The ballooning obesity epidemic has been linked to upticks in heart disease, Type 2 diabetes, strokes, certain types of cancer and other ailments linked to not maintaining a healthy weight. Some recent research even reports rising rates of chronic disease in overweight and obese young adults and teens.

The new study, published Jan. 1 in the Journal of the American Medical Association, found that obesity could contribute to an early death. Researchers analyzed almost 100 studies that included about 3 million adults to estimate all-cause mortality -- or chances of dying from any cause prematurely - in people who were normal weight, overweight or certain grades of obesity. Grade 1 obesity was defined as a BMI from 30 to less than 35, and grades 2 and 3 obesity were measures of obesity with a BMI greater than 35. Researchers found compared to overweight individuals, all obese groups combined were 18 percent more likely to die an early death than normal weight people, and individuals with grades 2 and 3 obesity were 29 percent more likely to die.

However, the big surprise came when overweight individuals were found to be 6 percent less likely to die prematurely than normal-weight ones, and people with grade 1 obesity were 5 percent less likely to die than normal weight folks.

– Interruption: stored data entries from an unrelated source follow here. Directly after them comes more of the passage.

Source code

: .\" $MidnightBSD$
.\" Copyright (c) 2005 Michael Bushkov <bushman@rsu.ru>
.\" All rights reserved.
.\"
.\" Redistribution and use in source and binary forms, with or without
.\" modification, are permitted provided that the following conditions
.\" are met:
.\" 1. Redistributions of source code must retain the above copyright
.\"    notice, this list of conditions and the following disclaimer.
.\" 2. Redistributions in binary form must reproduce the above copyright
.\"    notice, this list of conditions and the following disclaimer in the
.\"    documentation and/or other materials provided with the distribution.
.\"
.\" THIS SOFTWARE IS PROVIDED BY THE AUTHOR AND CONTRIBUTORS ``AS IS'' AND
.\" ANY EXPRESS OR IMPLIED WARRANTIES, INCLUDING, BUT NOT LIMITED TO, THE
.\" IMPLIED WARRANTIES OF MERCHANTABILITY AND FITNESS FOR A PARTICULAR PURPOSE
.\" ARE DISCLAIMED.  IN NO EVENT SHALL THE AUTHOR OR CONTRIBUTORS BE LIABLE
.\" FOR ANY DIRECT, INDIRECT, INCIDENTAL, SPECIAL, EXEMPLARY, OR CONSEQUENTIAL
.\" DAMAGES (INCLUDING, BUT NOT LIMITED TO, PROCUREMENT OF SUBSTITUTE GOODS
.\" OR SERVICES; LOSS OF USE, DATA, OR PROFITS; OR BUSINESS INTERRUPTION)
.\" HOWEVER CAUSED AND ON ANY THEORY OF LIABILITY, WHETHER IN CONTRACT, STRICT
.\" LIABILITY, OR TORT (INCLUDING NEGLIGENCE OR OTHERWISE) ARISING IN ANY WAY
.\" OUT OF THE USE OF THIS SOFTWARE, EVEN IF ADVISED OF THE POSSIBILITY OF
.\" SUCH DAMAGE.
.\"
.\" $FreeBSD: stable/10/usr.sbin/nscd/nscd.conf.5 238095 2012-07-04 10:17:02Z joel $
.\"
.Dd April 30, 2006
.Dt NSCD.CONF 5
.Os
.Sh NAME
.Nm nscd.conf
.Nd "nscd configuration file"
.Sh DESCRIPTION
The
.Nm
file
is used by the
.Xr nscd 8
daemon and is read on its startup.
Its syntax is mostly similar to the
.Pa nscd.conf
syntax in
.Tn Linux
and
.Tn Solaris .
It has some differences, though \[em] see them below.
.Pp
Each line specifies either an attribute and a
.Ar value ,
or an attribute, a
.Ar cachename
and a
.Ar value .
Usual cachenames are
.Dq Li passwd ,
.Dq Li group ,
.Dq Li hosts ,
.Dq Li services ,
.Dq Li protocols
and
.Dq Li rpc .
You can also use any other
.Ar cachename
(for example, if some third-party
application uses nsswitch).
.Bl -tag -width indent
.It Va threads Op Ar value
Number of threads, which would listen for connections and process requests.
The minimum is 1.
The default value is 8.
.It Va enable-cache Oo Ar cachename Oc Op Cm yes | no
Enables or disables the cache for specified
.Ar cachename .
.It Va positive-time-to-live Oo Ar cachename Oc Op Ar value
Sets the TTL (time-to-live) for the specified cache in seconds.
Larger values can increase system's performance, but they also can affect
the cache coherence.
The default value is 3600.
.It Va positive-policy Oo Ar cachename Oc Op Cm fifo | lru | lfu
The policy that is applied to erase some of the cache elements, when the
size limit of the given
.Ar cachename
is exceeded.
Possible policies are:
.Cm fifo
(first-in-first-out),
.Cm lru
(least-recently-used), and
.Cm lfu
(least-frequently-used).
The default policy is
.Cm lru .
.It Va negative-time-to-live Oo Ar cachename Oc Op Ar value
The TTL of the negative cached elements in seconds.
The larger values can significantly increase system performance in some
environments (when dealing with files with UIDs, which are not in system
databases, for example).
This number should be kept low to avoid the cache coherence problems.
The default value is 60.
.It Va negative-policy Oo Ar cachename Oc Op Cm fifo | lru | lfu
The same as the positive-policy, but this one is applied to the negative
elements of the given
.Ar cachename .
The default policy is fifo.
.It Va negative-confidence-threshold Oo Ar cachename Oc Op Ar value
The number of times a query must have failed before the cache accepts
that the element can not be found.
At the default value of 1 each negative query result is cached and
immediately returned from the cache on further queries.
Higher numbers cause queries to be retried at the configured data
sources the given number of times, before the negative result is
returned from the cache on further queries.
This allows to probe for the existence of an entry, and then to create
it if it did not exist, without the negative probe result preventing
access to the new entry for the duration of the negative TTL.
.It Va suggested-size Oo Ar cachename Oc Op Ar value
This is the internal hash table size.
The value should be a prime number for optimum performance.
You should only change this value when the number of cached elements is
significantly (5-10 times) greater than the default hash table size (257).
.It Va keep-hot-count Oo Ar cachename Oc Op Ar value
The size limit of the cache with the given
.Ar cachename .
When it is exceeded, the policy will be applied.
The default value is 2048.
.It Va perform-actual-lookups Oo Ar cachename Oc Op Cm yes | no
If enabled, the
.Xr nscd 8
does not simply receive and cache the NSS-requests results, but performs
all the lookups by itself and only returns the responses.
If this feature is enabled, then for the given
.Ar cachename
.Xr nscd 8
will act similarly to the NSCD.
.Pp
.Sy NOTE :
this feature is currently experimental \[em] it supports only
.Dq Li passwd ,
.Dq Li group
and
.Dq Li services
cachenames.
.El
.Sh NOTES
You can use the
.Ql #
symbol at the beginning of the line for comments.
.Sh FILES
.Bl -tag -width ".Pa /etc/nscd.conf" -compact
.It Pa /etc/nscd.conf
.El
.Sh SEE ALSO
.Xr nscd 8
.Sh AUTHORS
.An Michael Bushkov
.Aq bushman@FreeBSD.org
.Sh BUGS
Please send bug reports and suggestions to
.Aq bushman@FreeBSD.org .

In an accompanying editorial published in the same journal issue, Dr. Steven B. Heymsfield and Dr. William T. Cefalu of the Pennington Biomedical Research Center in Baton Rouge, La., wrote that small amounts of excess fat may provide needed energy reserves to fight off certain illnesses and offer beneficial effects for recovering from some types of traumatic injuries. They said these effects that should be examined for future studies.

Regardless of the conclusions reached, the study's authors won't advise normal weight individuals to pack on extra pounds.

"Our goal is really to summarize existing information and not conclude what people should do, other than follow good health practices, no matter what their weight," Flegal told the Los Angeles Times. Her team also published a study in 2005 that concluded overweight people had lower mortality.

Other researchers not involved in the study have slammed the implications that carrying a bit of extra weight can be protective.

"This is an even greater pile of rubbish" than the 2005 study, Dr. Walter Willett chair of the nutrition department at the Harvard School of Public Health, told The Associated Press.Other experts questioned the study's methodology, noting some of thin people included may have had serious diseases that took away their weight, such as cancer, or have been smokers.

Dr. David Katz, the director of the Yale University Medical School Prevention Research Center, told HealthDay the study presents complex messages but he notes that it only looked at death rates, not disease rates, so overweight people may be living sicker.

"It may well be being overweight does increase the risk of such conditions as Type 2 diabetes, or medication use for cardiac risk factors, without increasing mortality," he said.